Nós não nos considerávamos caipiras. Sim, falávamos barde, memo
(em lugar de mesmo), falá, comê, trabessero, têia (do teiado, ué!), ocê, bonde
no lugar de ônibus, ridico, cuié, muié, tá, nóis tava. Mas não éramos
caipiras que nem o pessoar da varge. Aquele pessoar sim, era caipira memo, uns
jacu do mato. Os caipiras de verdade, no nosso entender, eram os que falavam
num carece, em lugar de não precisa, entonce em vez de então e – o pior de tudo
– falavam ponhá em vez de pôr. O ponhá, para nós, era o estigma derradeiro.
Quando queriam provar que não eram caipiras ficava pior: faziam força para
acertar e falavam galfo, malmita... Nós, os filhos do professor, querendo falar
“Eles foram varrer o quintal porque estava muito sujo e nós fomos também”,
falaríamos “Eles fôro varrê o quintar porque tava muito sujo e nóis fomo
tamém”. Já os caipiras do fundo da varge diriam “Êzi fôro barrê o quintar
a mode que tava munto xujo e nóis fumo tamém”. Eram diferenças fundamentais,
acreditávamos.
A escrita nos salvou de continuar falando daquele jeito. Escrever,
a gente escrevia certo. Ainda mais no Ginásio, quando comecei a prestar mais
atenção na minha fala e aos poucos fui perdendo a caipirice do jeito de falar.
Se bem que em casa e no bairro mantive, como uma espécie de resistência e
saudosismo, na medida do possível, o meu linguajar costumeiro, como um
bilíngue. Quando comecei a trabalhar em dois lugares ao mesmo tempo, na escola
e na fábrica, falava de um jeito com as professoras e alunos e de outro jeito
com a peãozada.

### Dados fornecidos

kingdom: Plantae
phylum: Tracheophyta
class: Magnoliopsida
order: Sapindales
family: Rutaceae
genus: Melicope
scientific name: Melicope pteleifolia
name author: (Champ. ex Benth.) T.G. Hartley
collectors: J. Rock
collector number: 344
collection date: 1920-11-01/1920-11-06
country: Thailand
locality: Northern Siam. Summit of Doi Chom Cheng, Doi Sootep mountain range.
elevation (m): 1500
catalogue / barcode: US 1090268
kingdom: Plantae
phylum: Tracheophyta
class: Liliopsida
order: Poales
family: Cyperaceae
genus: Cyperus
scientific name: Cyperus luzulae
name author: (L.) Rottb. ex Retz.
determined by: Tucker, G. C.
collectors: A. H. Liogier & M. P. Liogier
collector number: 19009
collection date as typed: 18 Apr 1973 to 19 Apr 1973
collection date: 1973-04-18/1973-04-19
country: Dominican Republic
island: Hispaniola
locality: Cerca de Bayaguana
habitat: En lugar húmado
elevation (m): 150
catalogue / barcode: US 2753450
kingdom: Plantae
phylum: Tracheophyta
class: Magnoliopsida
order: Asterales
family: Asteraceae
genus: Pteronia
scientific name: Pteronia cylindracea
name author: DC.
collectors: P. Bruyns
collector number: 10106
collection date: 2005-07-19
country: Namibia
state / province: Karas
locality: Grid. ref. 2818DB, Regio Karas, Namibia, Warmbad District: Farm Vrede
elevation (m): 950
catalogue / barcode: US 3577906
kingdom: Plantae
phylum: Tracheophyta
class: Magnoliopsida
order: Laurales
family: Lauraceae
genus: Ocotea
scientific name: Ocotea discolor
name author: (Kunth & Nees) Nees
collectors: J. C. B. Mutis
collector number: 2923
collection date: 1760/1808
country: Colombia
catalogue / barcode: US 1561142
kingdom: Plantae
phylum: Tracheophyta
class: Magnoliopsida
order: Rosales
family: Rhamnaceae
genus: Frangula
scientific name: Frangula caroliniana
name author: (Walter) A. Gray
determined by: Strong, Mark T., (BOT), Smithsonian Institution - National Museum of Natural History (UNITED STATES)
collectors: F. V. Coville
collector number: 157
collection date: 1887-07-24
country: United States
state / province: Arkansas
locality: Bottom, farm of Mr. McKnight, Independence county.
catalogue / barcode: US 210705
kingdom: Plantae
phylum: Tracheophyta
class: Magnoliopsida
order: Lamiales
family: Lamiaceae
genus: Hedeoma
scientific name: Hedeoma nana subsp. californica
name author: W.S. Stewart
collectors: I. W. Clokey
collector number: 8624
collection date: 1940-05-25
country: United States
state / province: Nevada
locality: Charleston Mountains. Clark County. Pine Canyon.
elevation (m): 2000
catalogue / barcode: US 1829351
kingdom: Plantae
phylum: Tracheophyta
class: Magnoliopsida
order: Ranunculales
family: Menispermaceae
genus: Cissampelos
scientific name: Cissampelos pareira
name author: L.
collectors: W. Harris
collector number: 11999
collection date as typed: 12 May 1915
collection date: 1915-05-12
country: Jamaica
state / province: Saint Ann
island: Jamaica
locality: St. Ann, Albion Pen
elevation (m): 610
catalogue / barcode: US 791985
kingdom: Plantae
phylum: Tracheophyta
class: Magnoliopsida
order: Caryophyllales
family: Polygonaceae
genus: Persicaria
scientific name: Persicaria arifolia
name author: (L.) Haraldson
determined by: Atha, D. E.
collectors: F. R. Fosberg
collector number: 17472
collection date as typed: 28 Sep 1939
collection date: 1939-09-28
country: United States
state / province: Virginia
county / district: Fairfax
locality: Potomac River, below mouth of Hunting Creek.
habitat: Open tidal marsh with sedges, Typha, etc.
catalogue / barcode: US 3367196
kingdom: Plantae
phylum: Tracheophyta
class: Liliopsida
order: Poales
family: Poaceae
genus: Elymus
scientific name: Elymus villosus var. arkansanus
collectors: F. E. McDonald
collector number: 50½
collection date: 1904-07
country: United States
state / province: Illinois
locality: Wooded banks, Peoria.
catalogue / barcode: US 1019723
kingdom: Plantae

### Tarefa curta
Escreva a continuação do texto sobre o falar caipira, começando logo após a última frase. Os itens não têm relação com o texto sobre o falar caipira.

### Resultado
Tentei transformar meus aluninhos do Rio Abaixo em cidadãos
bilíngues. A intenção era torná-los capazes de usar a forma culta sem desprezar
o seu riquíssimo linguajar coloquial. E sem misturar. Porque misturando dá
confusão. Com todo o respeito, não podemos desejar que numa casa caipira as
crianças de escola usem o linguajar culto no seu dia a dia. Presenciei um
garoto, que decerto queria estrear as novidades aprendidas na escola, falando
para sua avó: Vou pegá as telha.
E a avó: Pegá o quê, minino?
O neto, sério: As telha.
E a velha, no máximo do deboche: Que isso, “telha”? Que “telha”?
Fala direito, sua besta: é têia, viu, é têia... minino bobo... inventano
moda...
Trabalhando com os alunos da primeira série, certa vez forneci uma
folha mimeografada com quatro grupos de figuras. Em cada grupo uma figura
estava completa e as outras sofriam a falta de algum elemento do desenho. O
Rubens embatucou num dos desenhos. Olhava, olhava e não atinava com o que
estaria faltando. Fui ajudar: Este coelhinho está completo? Não falta nada
nele?
E o Rubens examinando, examinando... – Escuta Rubens: este coelho
tem orelha? E ele: – Tem...
E assim fui, perguntando, dando voltas, para não mostrar direto o
que estava faltando, que era justamente o olho: no desenho do coelhinho, de
perfil, faltava o olho. Mas o Rubens não se resolvia. – Rubens, este coelho tem
olho? E o Rubens, incrível, fez que sim, e falou: – Tem. Então entendi. E
perguntei: Rubens, este coelho tem zóio?
Heureca! Imediatamente o Rubens desenhou o olho do coelho.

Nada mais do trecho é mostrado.